» **TEXT SHOWN**:
# London - best way to get about?



## harry (Jun 8, 2005)

We hope to stay at the Abbey Wood CC sitein September and use Public Transport to spend 2 full days in London doing the usual siteseeing etc.
What is the best way to get value for money on London Transport.
my wife is 61 but I have not quite reached 60.

Thanks in anticipation harry


----------



## DTPCHEMICALS (Jul 24, 2006)

local railway station will give you all the information you need.
They were very helpfull on our last visit

just google London travelcard.
www.londontravelpass.com/prices.asp

Dave p


----------



## HeatherChloe (Oct 18, 2009)

It rather depends upon what you consider "value for money". 

After all, if you've only got 2 days, but you have lots to see, there is no point spending half of your time travelling when you could be sightseeing. 

Also, you don't mention how active you are - are you good at walking? 

Transport For London website has all the information you need.

» **RECORDS PROVIDED**:
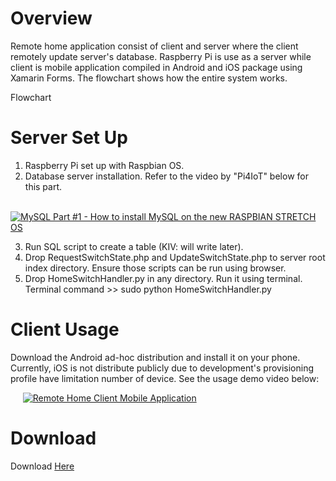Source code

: # Overview

Remote home application consist of client and server where the client remotely update server's database. Raspberry Pi is use as a server while client is mobile application compiled in Android and iOS package using Xamarin Forms. The flowchart shows how the entire system works.

Flowchart

# Server Set Up

1. Raspberry Pi set up with Raspbian OS.
2. Database server installation. Refer to the video by "Pi4IoT" below for this part.

&nbsp;&nbsp;&nbsp;&nbsp;&nbsp;[![MySQL Part #1 - How to install MySQL on the new RASPBIAN STRETCH OS](https://img.youtube.com/vi/kQ0HoLva9Yc/0.jpg)](http://www.youtube.com/watch?v=kQ0HoLva9Yc&feature=youtu.be)

3. Run SQL script to create a table (KIV: will write later).
4. Drop RequestSwitchState.php and UpdateSwitchState.php to server root index directory. Ensure those scripts can be run using browser.
5. Drop HomeSwitchHandler.py in any directory. Run it using terminal. Terminal command >> sudo python HomeSwitchHandler.py

# Client Usage

Download the Android ad-hoc distribution and install it on your phone. Currently, iOS is not distribute publicly due to development's provisioning profile have limitation number of device. See the usage demo video below:

&nbsp;&nbsp;&nbsp;&nbsp;&nbsp;[![Remote Home Client Mobile Application](https://img.youtube.com/vi/TixUWaTxB4Y/0.jpg)](https://www.youtube.com/watch?v=TixUWaTxB4Y&t=15s)

# Download
Download [Here](https://github.com/zaimpauzi/RemoteHomeMobileApp/releases)
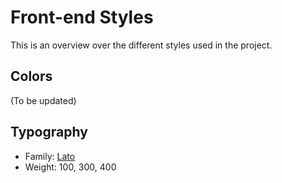# Front-end Styles

This is an overview over the different styles used in the project.

## Colors

(To be updated)

## Typography

- Family: [Lato](https://fonts.google.com/specimen/Lato)
- Weight: 100, 300, 400
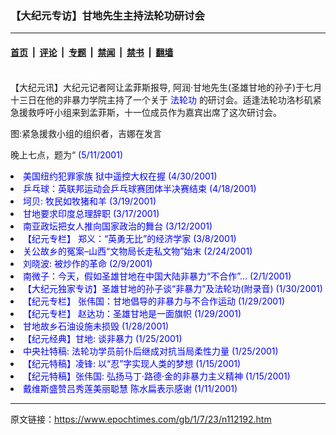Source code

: ### 【大纪元专访】甘地先生主持法轮功研讨会

---

#### [首页](../../../..?n112192) &nbsp;|&nbsp; [评论](../../../../../epoch-comment?n112192) &nbsp;|&nbsp; [专题](../../../../../epoch-special?n112192) &nbsp;|&nbsp; [禁闻](../../../../../epoch-news?n112192) &nbsp;|&nbsp; [禁书](../../../../../books?n112192) &nbsp;|&nbsp; [翻墙](https://github.com/gfw-breaker/nogfw/blob/master/README.md?n112192)


<div class="post_content" id="artbody" itemprop="articleBody">
 <!-- article content begin -->
 <p>
  <font color="#ffffff">
   (http://www.epochtimes.com)
  </font>
  <br/>
  【大纪元讯】大纪元记者阿让孟菲斯报导, 阿润‧甘地先生(圣雄甘地的孙子)于七月十三日在他的非暴力学院主持了一个关于
  <ok href="http://falundafa.org">
   <font color="blue">
    <ok href="http://falundafa.org">
     <font color="blue">
      法轮功
     </font>
    </ok>
   </font>
  </ok>
  的研讨会。适逢法轮功洛杉矶紧急援救呼吁小组来到孟菲斯，十一位成员作为嘉宾出席了这次研讨会。
 </p>
 <p>
  图:紧急援救小组的组织者，吉娜在发言
 </p>
 <p>
  晚上七点，题为“
  <ok href="http://www3.epochtimes.com/news/epochnews/main/2.html">
   <font color="blue">
    (5/11/2001)
    <li>
     <ok href="newscontent.asp?ID=83008" target="_blank">
      美国纽约犯罪家族 狱中遥控大权在握
     </ok>
     (4/30/2001)
     <li>
      <ok href="newscontent.asp?ID=77845" target="_blank">
       乒乓球：英联邦运动会乒乓球赛团体半决赛结束
      </ok>
      (4/18/2001)
      <li>
       <ok href="newscontent.asp?ID=59766" target="_blank">
        坷贝: 牧民如牧猪和羊
       </ok>
       (3/19/2001)
       <li>
        <ok href="newscontent.asp?ID=59280" target="_blank">
         甘地要求印度总理辞职
        </ok>
        (3/17/2001)
        <li>
         <ok href="newscontent.asp?ID=57027" target="_blank">
          南亚政坛把女人推向国家政治的舞台
         </ok>
         (3/12/2001)
         <li>
          <ok href="newscontent.asp?ID=55607" target="_blank">
           【纪元专栏】  郑义：“英勇无比”的经济学家
          </ok>
          (3/8/2001)
          <li>
           <ok href="newscontent.asp?ID=50861" target="_blank">
            关公故乡的冤案–山西“文物局长走私文物”始末
           </ok>
           (2/24/2001)
           <li>
            <ok href="newscontent.asp?ID=45478" target="_blank">
             刘晓波: 被炒作的革命
            </ok>
            (2/9/2001)
            <li>
             <ok href="newscontent.asp?ID=42043" target="_blank">
              南微子：今天，假如圣雄甘地在中国大陆非暴力“不合作”…
             </ok>
             (2/1/2001)
             <li>
              <ok href="newscontent.asp?ID=41063" target="_blank">
               【大纪元独家专访】圣雄甘地的孙子谈“非暴力”及法轮功(附录音)
              </ok>
              (1/30/2001)
              <li>
               <ok href="newscontent.asp?ID=40794" target="_blank">
                【纪元专栏】 张伟国：甘地倡导的非暴力与不合作运动
               </ok>
               (1/29/2001)
               <li>
                <ok href="newscontent.asp?ID=40452" target="_blank">
                 【纪元专栏】 赵达功：圣雄甘地是一面旗帜
                </ok>
                (1/29/2001)
                <li>
                 <ok href="newscontent.asp?ID=40260" target="_blank">
                  甘地故乡石油设施未损毁
                 </ok>
                 (1/28/2001)
                 <li>
                  <ok href="newscontent.asp?ID=39322" target="_blank">
                   【纪元经典】甘地: 谈非暴力
                  </ok>
                  (1/25/2001)
                  <li>
                   <ok href="newscontent.asp?ID=39277" target="_blank">
                    中央社特稿: 法轮功学员前仆后继成对抗当局柔性力量
                   </ok>
                   (1/25/2001)
                   <li>
                    <ok href="newscontent.asp?ID=34823" target="_blank">
                     【纪元特稿】凌锋: 以“忍”字实现人类的梦想
                    </ok>
                    (1/15/2001)
                    <li>
                     <ok href="newscontent.asp?ID=34650" target="_blank">
                      【纪元特稿】张伟国: 弘扬马丁‧路德‧金的非暴力主义精神
                     </ok>
                     (1/15/2001)
                     <li>
                      <ok href="newscontent.asp?ID=32765" target="_blank">
                       戴维斯盛赞吕秀莲美丽聪慧 陈水扁表示感谢
                      </ok>
                      (1/11/2001)
                      <br/>
                      <!-- article content end -->
                      <div id="below_article_ad">
                      </div>
                     </li>
                    </li>
                   </li>
                  </li>
                 </li>
                </li>
               </li>
              </li>
             </li>
            </li>
           </li>
          </li>
         </li>
        </li>
       </li>
      </li>
     </li>
    </li>
   </font>
  </ok>
 </p>
</div>


---

原文链接：https://www.epochtimes.com/gb/1/7/23/n112192.htm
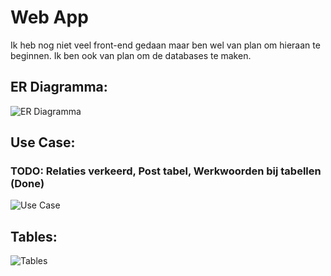 # Web App
Ik heb nog niet veel front-end gedaan maar ben wel van plan om hieraan te beginnen. Ik ben ook van plan om de databases te maken.
## ER Diagramma:

![ER Diagramma](https://i.postimg.cc/FzdZMdV3/ERdiagrams.png)

## Use Case:
### TODO: Relaties verkeerd, Post tabel, Werkwoorden bij tabellen (Done)

![Use Case](https://i.postimg.cc/NjfyLhZP/UseCAse.png)

## Tables:

![Tables](https://i.postimg.cc/wxCZ6gRg/Tablediagram.png)

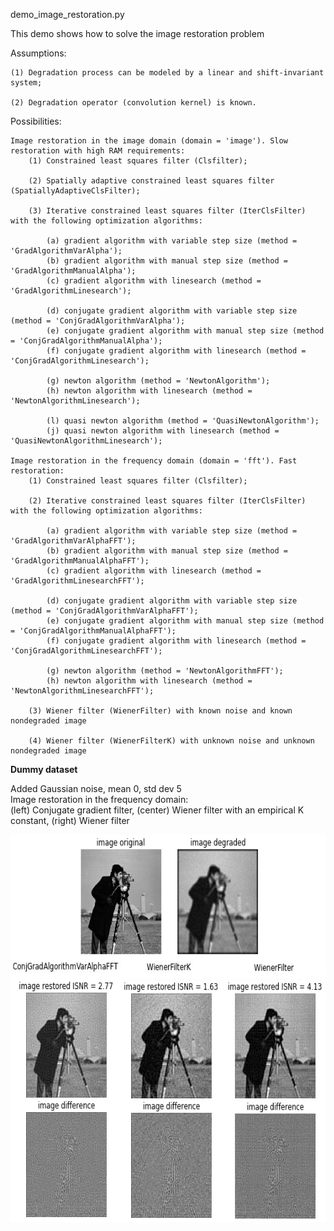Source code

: 
demo_image_restoration.py

This demo shows how to solve the image restoration problem

Assumptions:

    (1) Degradation process can be modeled by a linear and shift-invariant system;
    
    (2) Degradation operator (convolution kernel) is known.
    
Possibilities:

    Image restoration in the image domain (domain = 'image'). Slow restoration with high RAM requirements:
        (1) Constrained least squares filter (Clsfilter);
        
        (2) Spatially adaptive constrained least squares filter (SpatiallyAdaptiveClsFilter);
        
        (3) Iterative constrained least squares filter (IterClsFilter) with the following optimization algorithms:
            
            (a) gradient algorithm with variable step size (method = 'GradAlgorithmVarAlpha');
            (b) gradient algorithm with manual step size (method = 'GradAlgorithmManualAlpha');
            (c) gradient algorithm with linesearch (method = 'GradAlgorithmLinesearch');
            
            (d) conjugate gradient algorithm with variable step size (method = 'ConjGradAlgorithmVarAlpha');
            (e) conjugate gradient algorithm with manual step size (method = 'ConjGradAlgorithmManualAlpha');
            (f) conjugate gradient algorithm with linesearch (method = 'ConjGradAlgorithmLinesearch');
            
            (g) newton algorithm (method = 'NewtonAlgorithm');
            (h) newton algorithm with linesearch (method = 'NewtonAlgorithmLinesearch');
            
            (l) quasi newton algorithm (method = 'QuasiNewtonAlgorithm');
            (j) quasi newton algorithm with linesearch (method = 'QuasiNewtonAlgorithmLinesearch');

    Image restoration in the frequency domain (domain = 'fft'). Fast restoration:       
        (1) Constrained least squares filter (Clsfilter);
        
        (2) Iterative constrained least squares filter (IterClsFilter) with the following optimization algorithms:
            
            (a) gradient algorithm with variable step size (method = 'GradAlgorithmVarAlphaFFT');
            (b) gradient algorithm with manual step size (method = 'GradAlgorithmManualAlphaFFT');
            (c) gradient algorithm with linesearch (method = 'GradAlgorithmLinesearchFFT');
            
            (d) conjugate gradient algorithm with variable step size (method = 'ConjGradAlgorithmVarAlphaFFT');
            (e) conjugate gradient algorithm with manual step size (method = 'ConjGradAlgorithmManualAlphaFFT');
            (f) conjugate gradient algorithm with linesearch (method = 'ConjGradAlgorithmLinesearchFFT');
            
            (g) newton algorithm (method = 'NewtonAlgorithmFFT');
            (h) newton algorithm with linesearch (method = 'NewtonAlgorithmLinesearchFFT');     
        
        (3) Wiener filter (WienerFilter) with known noise and known nondegraded image
        
        (4) Wiener filter (WienerFilterK) with unknown noise and unknown nondegraded image

       

**Dummy dataset**<br/>

Added Gaussian noise, mean 0, std dev 5<br/>
Image restoration in the frequency domain: <br/>
(left) Conjugate gradient filter, (center) Wiener filter with an empirical K constant, (right) Wiener filter
<p align="center">
  <img src="test_results/test_results_noise_std_5.jpeg" width="720" height="620"/>
</p>
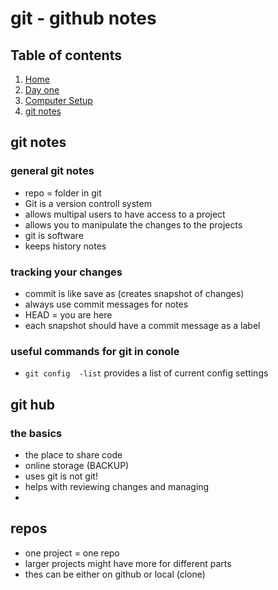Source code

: # git - github notes

## Table of contents
1. [Home](README.md)
1. [Day one](Markdown.md)
1. [Computer Setup](computer-setup.md)
1. [git notes](git-github.md)

## git notes

### general git notes
- repo = folder in git
- Git is a version controll system
- allows multipal users to have access to a project
- allows you to manipulate the changes to the projects
- git is software
- keeps history notes

### tracking your changes
- commit is like save as (creates snapshot of changes)
- always use commit messages for notes
- HEAD = you are here
- each snapshot should have a commit message as a label



### useful commands for git in conole
- `git config  -list` provides a list of current config settings


## git hub

### the basics
- the place to share code
- online storage (BACKUP)
- uses git is not git!
- helps with reviewing changes and managing
-

## repos
 - one project = one repo
 - larger projects might have more for different parts
 - thes can be either on github or local (clone)

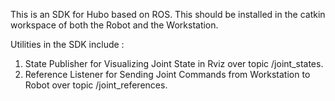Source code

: This is an SDK for Hubo based on ROS. This should be installed in the catkin workspace of both the Robot and the Workstation. 

Utilities in the SDK include :

1) State Publisher for Visualizing Joint State in Rviz over topic /joint_states.
2) Reference Listener for Sending Joint Commands from Workstation to Robot over topic /joint_references.
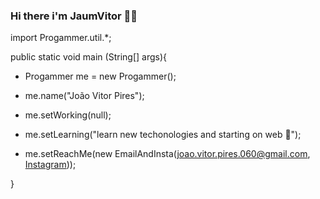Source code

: ### Hi there i'm **JaumVitor** 👨‍💻

import Progammer.util.*; 

public static void main (String[] args){

  * Progammer me = new Progammer(); 

  * me.name("João Vitor Pires");

  * me.setWorking(null);

  * me.setLearning("learn new techonologies and starting on web 🌱");

  * me.setReachMe(new EmailAndInsta(joao.vitor.pires.060@gmail.com, [Instagram](https://www.instagram.com/jaum.vitor_kng/)));
  
}
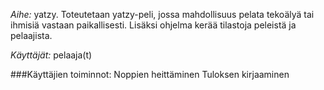 *Aihe:* yatzy. Toteutetaan yatzy-peli, jossa mahdollisuus pelata tekoälyä tai ihmisiä vastaan paikallisesti. Lisäksi ohjelma kerää tilastoja peleistä ja pelaajista.

*Käyttäjät:* pelaaja(t)

###Käyttäjien toiminnot:
Noppien heittäminen
Tuloksen kirjaaminen
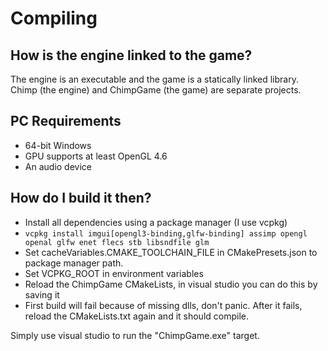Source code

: # Compiling

## How is the engine linked to the game?

The engine is an executable and the game is a statically linked library.
Chimp (the engine) and ChimpGame (the game) are separate projects.

## PC Requirements

- 64-bit Windows
- GPU supports at least OpenGL 4.6
- An audio device

## How do I build it then?

- Install all dependencies using a package manager (I use vcpkg)
- `vcpkg install imgui[opengl3-binding,glfw-binding] assimp opengl openal glfw enet flecs stb libsndfile glm`
- Set cacheVariables.CMAKE_TOOLCHAIN_FILE in CMakePresets.json to package manager path.
- Set VCPKG_ROOT in environment variables
- Reload the ChimpGame CMakeLists, in visual studio you can do this by saving it
- First build will fail because of missing dlls, don't panic. After it fails, reload the CMakeLists.txt again and it should compile.

Simply use visual studio to run the "ChimpGame.exe" target.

» **PROBLEMS TO WORK ON**:
**1.** Pick out every line of the listing that contains the word "Degradation".
**2.** Carry on the forum thread about getting around London, starting right after its final sentence.
The London transport thread and the listing have no connection to each other.

» **EXPECTED RESPONSES**:
**1.**
    (1) Degradation process can be modeled by a linear and shift-invariant system;
    (2) Degradation operator (convolution kernel) is known.

**2.**
Best general points for saving money - 

1. As you need to travel into Central London by train, travel off peak, so that you pay off peak rather than peak fares

2. All tickets in London are cheaper if paid for on an Oyster Card. You buy one at the station for £3, and the £3 is refundable when you have finished. You load up the card with money and it reduces the cost of tickets considerably, and also caps expenditure for the day at the amount of the appropriate travel card. 

3. Probably you are best off with a good map and then walking all around central London - traffic is so bad that you'll get there just as quickly as using the tube or buses and you'll see much more. As Abbey Wood goes into Cannon Street, you can get off there, walk to St Paul's, and so on.


----------



## bognormike (May 10, 2005)

I presume you both have your bus passes? It would make sense to pay to go into central London on the train from Abbey Wood station to Cannon St. It's a 10 minute walk to Trafalgar square. It depends how mobile you are, but if you are doing more than just walking the central area, then using the buses would be best for bus pass holders.


----------



## bigfoot (May 16, 2005)

Get an Oyster and you charge it with money for Tube and bus,and you can keep it for when you go again.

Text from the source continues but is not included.